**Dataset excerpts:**
□ □ □ □ □ □ □

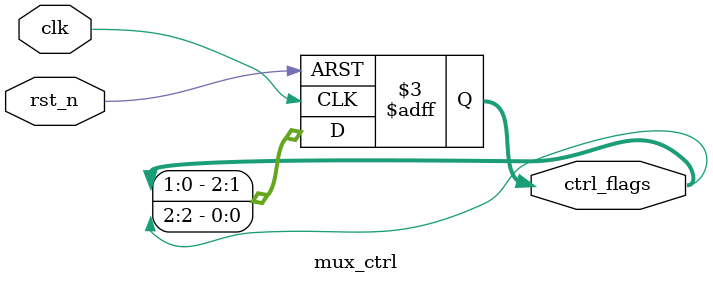
<source format=v>
`timescale 1ns / 1ps


module mux_ctrl(
    input wire clk, 
    input wire rst_n, 
    output reg [2:0] ctrl_flags
    );
    
    always @(posedge clk or negedge rst_n) begin
        if (~rst_n) begin
            ctrl_flags[2:0] <= 3'b001;
        end
        else begin
            ctrl_flags[2:0] <= {ctrl_flags[1:0], ctrl_flags[2]};
        end
    
    end
    
endmodule

</source>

□ □ □ □ □ □ □

**Exercise instructions:**
In the entries above, find each line with the word "begin" and return it.

**Your solution:**
    always @(posedge clk or negedge rst_n) begin
        if (~rst_n) begin
        else begin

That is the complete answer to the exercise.